- Born: 11 May 1970 (age 56) Schiedam, Netherlands
- Education: Fontys University of Applied Sciences University of Amsterdam
- Years active: 1992–present
- Known for: President and CEO of KLM
- Spouse: Marjolein Elbers

= Pieter Elbers =

Airline executive

Pieter Elbers (born 11 May 1970) is a Dutch airline executive who was most recently the CEO of IndiGo. He had been president and CEO of the Netherlands' flag carrier airline, KLM, from 2014 until his appointment as CEO of IndiGo in 2022.

Elbers resigned as CEO of IndiGo on 10 March 2026.

==Early years==
Elbers was born in Schiedam, in the province of South Holland. He attended elementary school at De Singel Primo Schiedam and studied at Fontys University of Applied Sciences in Venlo where he received a Bachelor in Logistics Management. Afterwards, he did a master's degree in Business Administration at the Open University of the Netherlands. He also studied abroad in New York City and Beijing.

==Career==
Elbers graduated at Fontys University located in Venlo.
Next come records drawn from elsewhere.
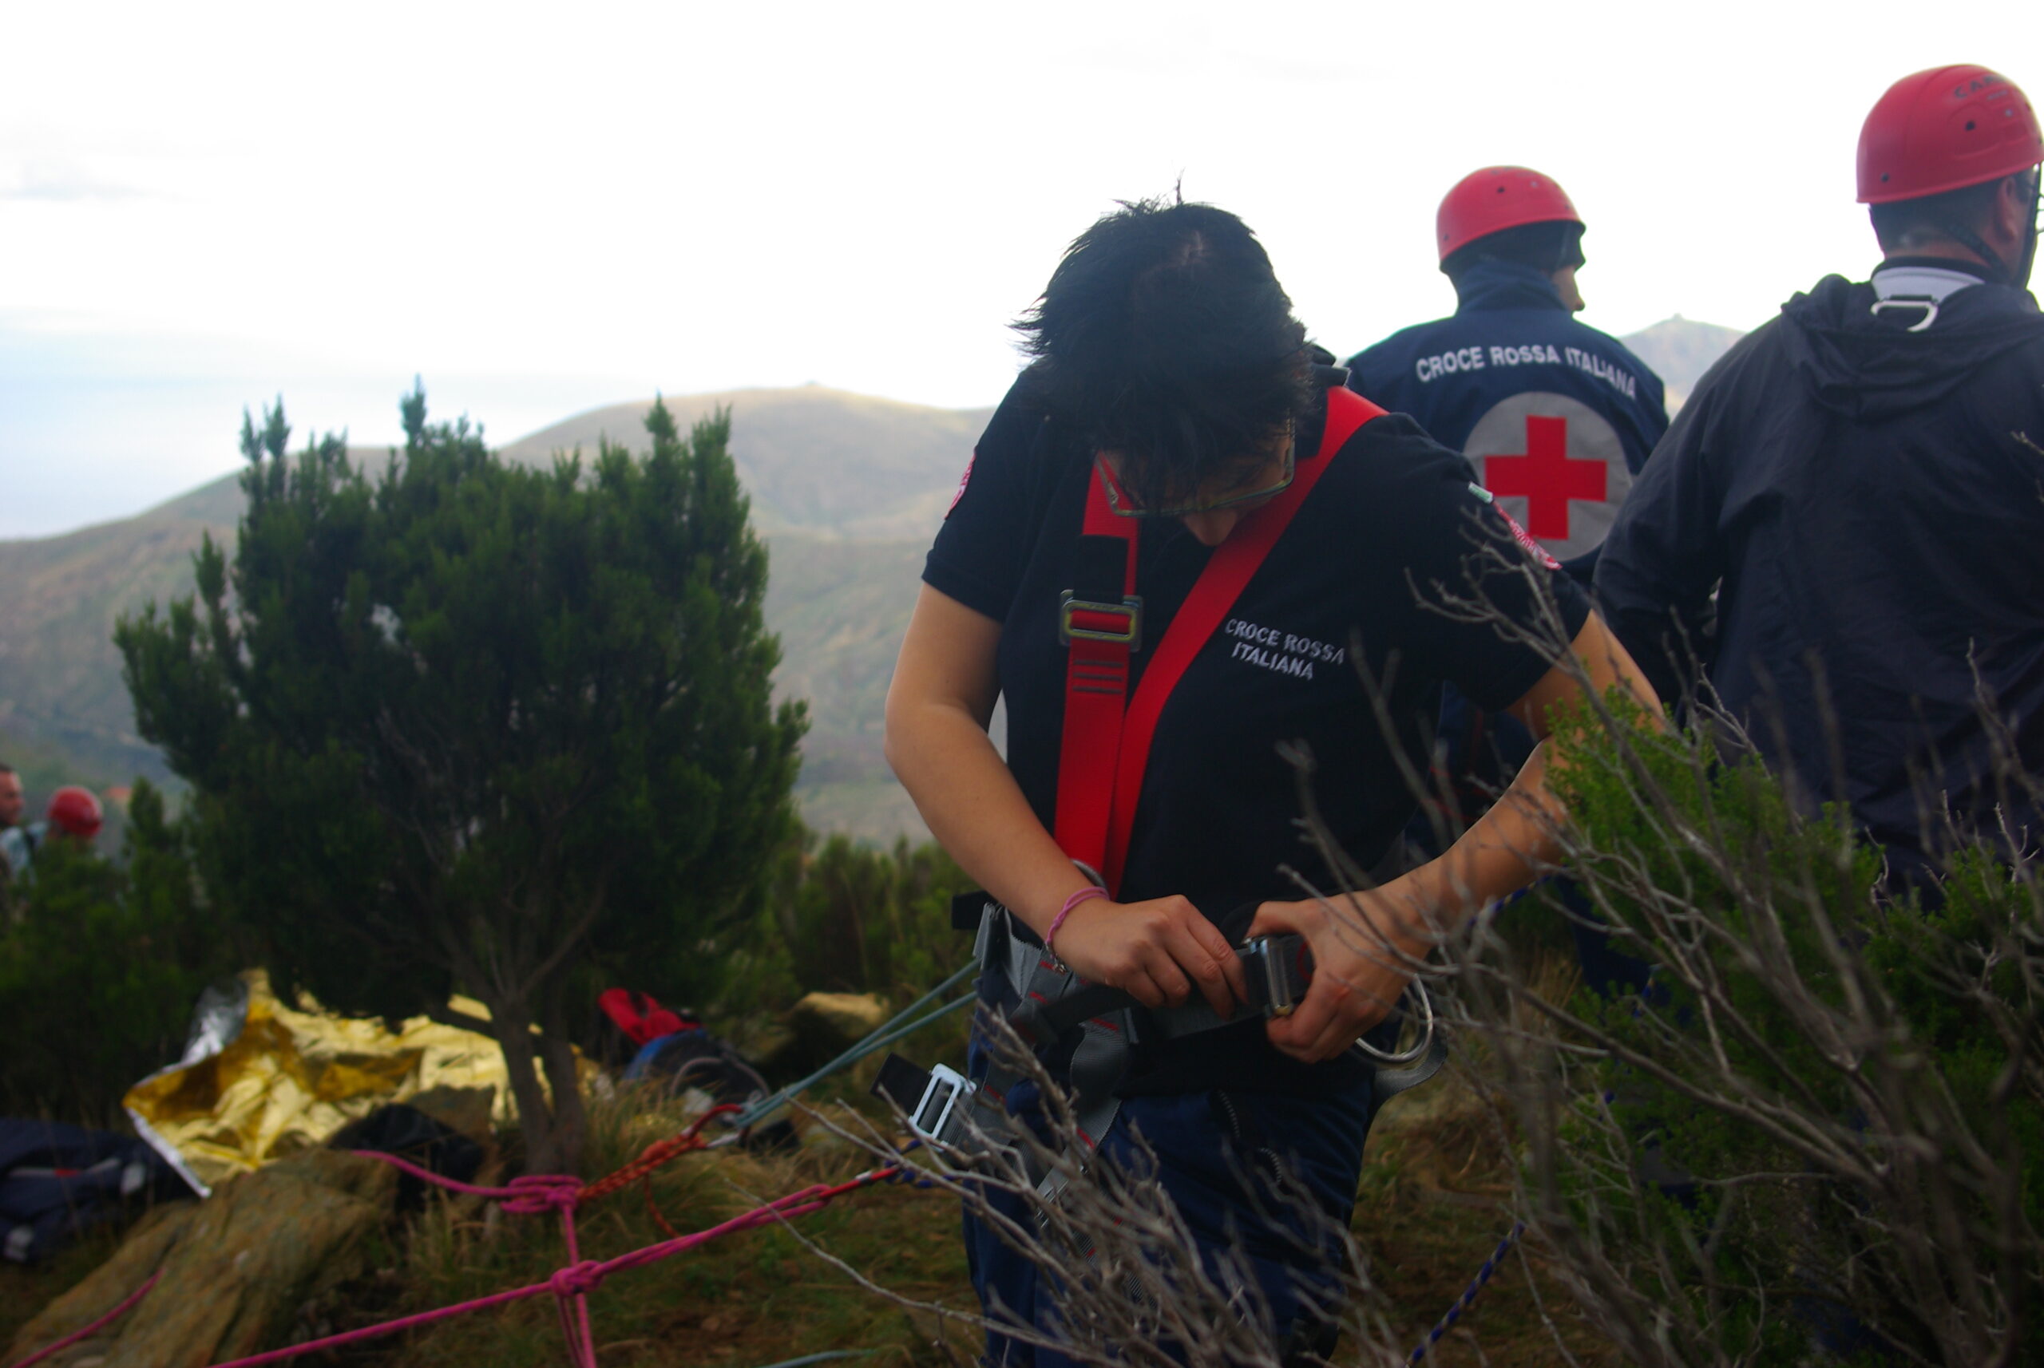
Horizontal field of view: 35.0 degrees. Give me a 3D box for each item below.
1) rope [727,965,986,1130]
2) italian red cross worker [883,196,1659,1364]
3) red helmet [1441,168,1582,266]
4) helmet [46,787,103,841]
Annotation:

Elbers started his career with KLM in 1992 as supervisor aircraft loading at the Schiphol hub, followed by a number of managerial positions in The Netherlands as well as abroad for six years, amongst which those of general/sales manager in Japan, Greece and Italy. After he returned to The Netherlands, he became SVP network & alliances, before he joined the board of managing directors in 2011 as chief operating officer.

Elbers was one of the pivotal members of KLM that led them to signing with airline alliance SkyTeam. He is a member of the executive committee of the Air France-KLM Group. Furthermore, he is a member of the supervisory board of Marfo B.V. In addition, he is a member of the board of the Confederation of Netherlands Industry and Employers.

On 15 October 2014 KLM Royal Dutch Airlines announced that Elbers had been appointed by the KLM supervisory board as president and chief executive officer of KLM, replacing Camiel Eurlings. During his time in office, the Dutch state purchased a 14% stake in the company in 2019, in an effort to protect the Netherlands' interests. In early 2022, KLM announced that Elbers would not serve a third term and instead resign by May 2023.

In June 2022, IndiGo announced the appointment of Elbers as its new CEO, replacing Ronojoy Dutta, who had retired. On 6 September 2022, Elbers formally took charge of IndiGo as the CEO.

On 7 December 2025, the Indian government civil aviation watchdog sent the notice to IndiGo CEO Pieter Elbers, giving him 24 hours to respond and say why regulatory action - which can include penalties and suspension of officials - should not be taken against the airline. This notice was issued to him as the Indigo airlines had to cancel many flights in December 2025, due to a new rule that was issued in 2024 and was to be implemented in December 2025.

He resigned from IndiGo on 10 March 2026.